The Local Church is Not Olive Garden
"When you're here, you're family" is not the good news you think it is.
I don’t know that church hurt is the #1 issue in the evangelical world today, but I do know that among those who have suffered church hurt, it tends to be. There’s a dynamic I’ve noticed where people who have been hurt by a fellow church member, a pastor, or an Christian institution can seemingly refract all of their future experiences through that lens.
(Before anyone objects, I am not referring to people who have been sexually abused. That is not the topic of this post. The topic of this post is the more ordinary but still traumatic experience of relational rupture between a person and others connected to some kind of church unit.)
Now, here’s the thing: I feel very hesitant about analyzing this tendency because, frankly, my experience with church hurt is quite mild compared to what many others go through.
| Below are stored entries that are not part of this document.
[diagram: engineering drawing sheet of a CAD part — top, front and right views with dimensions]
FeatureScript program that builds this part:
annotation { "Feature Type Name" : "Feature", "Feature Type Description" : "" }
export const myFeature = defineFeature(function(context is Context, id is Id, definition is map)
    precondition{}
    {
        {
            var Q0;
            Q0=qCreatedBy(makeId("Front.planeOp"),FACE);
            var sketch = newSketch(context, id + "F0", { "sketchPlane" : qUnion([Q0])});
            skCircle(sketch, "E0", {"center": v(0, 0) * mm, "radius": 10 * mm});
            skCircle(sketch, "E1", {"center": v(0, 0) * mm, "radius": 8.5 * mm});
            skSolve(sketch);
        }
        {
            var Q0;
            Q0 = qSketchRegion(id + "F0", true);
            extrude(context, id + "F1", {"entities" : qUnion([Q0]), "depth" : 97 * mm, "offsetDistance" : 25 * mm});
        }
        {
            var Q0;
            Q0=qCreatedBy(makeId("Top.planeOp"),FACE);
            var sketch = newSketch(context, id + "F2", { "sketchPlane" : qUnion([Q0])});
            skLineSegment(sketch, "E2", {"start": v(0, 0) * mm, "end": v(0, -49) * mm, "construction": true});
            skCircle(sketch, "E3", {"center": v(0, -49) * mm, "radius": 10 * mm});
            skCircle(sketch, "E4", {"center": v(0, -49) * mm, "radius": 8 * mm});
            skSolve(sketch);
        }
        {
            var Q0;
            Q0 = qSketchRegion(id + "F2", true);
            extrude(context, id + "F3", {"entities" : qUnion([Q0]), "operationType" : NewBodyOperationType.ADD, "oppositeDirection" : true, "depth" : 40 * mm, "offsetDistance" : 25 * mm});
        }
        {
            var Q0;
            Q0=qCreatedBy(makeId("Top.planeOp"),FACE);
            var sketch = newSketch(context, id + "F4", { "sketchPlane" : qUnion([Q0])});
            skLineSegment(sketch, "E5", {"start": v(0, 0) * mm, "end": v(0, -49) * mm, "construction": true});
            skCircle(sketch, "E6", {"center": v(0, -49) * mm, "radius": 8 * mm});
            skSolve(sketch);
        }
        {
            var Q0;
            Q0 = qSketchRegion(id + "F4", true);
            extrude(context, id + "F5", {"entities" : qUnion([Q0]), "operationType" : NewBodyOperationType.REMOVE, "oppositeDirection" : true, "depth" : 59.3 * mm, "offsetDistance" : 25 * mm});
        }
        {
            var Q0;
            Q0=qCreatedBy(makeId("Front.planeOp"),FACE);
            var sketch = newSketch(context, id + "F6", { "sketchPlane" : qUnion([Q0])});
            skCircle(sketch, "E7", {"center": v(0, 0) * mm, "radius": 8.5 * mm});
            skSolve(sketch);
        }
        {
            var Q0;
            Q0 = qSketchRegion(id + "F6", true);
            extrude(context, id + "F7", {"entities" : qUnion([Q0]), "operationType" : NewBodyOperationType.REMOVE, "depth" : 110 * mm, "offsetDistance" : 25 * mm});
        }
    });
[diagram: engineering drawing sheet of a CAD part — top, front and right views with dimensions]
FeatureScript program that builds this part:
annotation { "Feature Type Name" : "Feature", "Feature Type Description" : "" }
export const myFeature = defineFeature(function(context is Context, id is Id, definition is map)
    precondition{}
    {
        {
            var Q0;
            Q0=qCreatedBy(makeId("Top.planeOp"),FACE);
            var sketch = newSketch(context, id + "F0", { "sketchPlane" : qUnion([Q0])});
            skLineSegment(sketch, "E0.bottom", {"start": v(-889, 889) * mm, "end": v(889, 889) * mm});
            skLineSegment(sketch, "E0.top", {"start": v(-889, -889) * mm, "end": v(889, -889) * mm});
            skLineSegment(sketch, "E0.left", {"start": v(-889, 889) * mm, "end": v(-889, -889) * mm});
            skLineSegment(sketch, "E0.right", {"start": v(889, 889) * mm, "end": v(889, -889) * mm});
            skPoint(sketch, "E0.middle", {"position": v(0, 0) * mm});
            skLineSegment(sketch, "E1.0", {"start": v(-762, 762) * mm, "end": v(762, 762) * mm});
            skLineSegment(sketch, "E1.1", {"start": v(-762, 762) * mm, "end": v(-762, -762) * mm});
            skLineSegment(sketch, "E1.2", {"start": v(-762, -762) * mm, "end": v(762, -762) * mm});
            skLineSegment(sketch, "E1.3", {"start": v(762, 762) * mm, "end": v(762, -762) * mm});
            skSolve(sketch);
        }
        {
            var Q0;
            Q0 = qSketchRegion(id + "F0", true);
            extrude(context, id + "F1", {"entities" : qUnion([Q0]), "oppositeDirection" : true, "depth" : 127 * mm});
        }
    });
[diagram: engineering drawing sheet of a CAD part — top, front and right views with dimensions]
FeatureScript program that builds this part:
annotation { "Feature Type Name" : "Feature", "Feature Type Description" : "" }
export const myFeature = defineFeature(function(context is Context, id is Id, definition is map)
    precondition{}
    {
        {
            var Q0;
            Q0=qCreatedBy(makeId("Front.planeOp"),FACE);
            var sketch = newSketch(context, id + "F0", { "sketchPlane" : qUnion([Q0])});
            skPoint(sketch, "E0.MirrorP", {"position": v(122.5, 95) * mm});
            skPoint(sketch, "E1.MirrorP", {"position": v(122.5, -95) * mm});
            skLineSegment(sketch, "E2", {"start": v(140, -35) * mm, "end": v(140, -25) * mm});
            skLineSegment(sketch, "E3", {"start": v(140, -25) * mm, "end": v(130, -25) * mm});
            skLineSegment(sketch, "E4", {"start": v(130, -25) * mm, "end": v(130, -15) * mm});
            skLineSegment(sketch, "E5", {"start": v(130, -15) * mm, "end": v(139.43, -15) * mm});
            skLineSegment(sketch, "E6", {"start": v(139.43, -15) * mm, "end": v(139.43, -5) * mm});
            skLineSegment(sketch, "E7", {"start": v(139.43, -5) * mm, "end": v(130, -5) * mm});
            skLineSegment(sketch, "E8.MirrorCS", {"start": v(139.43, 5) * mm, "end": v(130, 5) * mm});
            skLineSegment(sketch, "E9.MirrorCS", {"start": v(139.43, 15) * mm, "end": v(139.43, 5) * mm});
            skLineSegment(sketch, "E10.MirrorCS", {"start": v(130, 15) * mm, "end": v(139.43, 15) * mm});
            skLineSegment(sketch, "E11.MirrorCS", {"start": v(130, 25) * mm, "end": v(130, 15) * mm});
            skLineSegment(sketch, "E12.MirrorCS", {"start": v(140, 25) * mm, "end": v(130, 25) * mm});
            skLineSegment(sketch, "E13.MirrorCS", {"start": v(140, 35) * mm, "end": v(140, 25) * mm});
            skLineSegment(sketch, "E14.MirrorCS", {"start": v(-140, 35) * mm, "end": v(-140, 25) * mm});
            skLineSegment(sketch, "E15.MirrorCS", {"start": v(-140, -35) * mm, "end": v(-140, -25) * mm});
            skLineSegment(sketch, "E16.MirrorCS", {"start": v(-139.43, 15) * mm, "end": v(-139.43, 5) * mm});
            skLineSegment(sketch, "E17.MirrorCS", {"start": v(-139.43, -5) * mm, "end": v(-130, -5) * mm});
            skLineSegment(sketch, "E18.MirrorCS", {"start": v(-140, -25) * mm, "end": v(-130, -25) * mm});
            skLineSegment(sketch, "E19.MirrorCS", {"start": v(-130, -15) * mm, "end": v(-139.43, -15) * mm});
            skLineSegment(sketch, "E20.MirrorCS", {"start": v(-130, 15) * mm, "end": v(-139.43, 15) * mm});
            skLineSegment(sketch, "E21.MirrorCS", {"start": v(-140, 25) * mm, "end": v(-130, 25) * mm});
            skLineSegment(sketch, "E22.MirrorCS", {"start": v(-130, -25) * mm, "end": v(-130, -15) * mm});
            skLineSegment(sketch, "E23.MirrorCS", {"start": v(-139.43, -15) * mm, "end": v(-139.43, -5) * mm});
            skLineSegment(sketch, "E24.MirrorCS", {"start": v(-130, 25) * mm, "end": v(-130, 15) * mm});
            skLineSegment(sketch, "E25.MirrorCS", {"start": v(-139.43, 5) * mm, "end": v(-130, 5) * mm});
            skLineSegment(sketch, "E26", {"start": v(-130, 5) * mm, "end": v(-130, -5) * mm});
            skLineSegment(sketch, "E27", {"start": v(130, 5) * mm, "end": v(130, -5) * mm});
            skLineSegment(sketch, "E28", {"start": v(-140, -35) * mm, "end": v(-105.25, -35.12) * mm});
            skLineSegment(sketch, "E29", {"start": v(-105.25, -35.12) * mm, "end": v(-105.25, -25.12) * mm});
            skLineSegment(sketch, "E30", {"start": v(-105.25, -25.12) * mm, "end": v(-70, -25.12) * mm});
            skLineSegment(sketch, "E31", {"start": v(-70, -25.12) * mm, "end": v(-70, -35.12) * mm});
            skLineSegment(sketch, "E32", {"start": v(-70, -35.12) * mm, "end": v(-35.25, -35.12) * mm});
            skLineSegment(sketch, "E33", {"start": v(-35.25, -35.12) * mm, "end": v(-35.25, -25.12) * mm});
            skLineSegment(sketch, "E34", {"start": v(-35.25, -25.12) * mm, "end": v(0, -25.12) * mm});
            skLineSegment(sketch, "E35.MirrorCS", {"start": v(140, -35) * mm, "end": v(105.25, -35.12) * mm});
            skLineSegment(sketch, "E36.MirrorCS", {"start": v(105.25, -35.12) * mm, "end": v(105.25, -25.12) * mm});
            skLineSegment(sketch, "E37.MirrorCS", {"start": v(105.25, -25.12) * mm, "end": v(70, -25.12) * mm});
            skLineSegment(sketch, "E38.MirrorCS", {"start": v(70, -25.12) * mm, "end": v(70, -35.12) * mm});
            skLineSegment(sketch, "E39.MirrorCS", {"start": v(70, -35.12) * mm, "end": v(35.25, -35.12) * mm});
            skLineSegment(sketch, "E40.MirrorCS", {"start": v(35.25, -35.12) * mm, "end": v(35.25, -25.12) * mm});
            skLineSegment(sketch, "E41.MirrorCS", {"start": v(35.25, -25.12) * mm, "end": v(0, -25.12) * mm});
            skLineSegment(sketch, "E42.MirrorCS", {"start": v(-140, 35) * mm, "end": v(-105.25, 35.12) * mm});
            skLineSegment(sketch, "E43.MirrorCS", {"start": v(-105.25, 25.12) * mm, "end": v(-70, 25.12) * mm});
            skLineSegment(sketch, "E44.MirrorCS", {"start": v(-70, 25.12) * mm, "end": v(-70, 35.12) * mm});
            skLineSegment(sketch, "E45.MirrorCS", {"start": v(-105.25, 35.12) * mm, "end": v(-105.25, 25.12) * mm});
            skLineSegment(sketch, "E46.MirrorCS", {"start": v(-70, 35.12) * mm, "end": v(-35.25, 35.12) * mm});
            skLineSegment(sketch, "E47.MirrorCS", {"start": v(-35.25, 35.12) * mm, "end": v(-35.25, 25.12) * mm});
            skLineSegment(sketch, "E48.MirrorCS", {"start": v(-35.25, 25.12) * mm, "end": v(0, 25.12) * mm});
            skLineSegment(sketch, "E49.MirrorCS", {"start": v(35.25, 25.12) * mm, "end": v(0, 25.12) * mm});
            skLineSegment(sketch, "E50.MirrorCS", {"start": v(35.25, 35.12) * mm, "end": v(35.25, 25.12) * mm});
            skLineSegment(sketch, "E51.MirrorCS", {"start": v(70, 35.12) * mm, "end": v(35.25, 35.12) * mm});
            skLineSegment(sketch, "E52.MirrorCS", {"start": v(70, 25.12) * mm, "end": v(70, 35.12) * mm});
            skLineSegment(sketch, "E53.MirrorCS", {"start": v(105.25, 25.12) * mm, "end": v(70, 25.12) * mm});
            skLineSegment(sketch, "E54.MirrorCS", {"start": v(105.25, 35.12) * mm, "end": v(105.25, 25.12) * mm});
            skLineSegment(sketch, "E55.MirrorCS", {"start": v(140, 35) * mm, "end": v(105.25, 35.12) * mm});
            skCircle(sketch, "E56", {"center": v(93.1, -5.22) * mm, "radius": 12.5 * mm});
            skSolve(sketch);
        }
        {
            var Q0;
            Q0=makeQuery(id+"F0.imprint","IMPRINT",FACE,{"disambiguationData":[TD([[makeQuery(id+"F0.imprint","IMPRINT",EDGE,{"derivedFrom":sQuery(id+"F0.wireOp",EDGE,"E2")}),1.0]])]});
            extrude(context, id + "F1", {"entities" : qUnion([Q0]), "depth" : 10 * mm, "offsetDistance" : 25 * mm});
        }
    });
But it does seem legitimate to observe that an experience of church hurt that seemingly colonizes a person’s emotions, paralyzes their ability to move forward, and undermines their faith in the gospel, is something that is so horrible that it merits careful reflection on how to prevent it. Now usually, a paragraph like that would signal a piece of writing that seeks to rebuke and correct evangelical churches for the various ways they are complicit in church hurt, whether through purity culture, political idolatry, gender insensitivity, etc etc etc. Acknowledging that such writing has a place, I would like to offer a different kind of meditation of church hurt prevention. I would like to submit instead that one thing that individual Christians and churches can do to prevent this kind of church hurt is to manage expectations.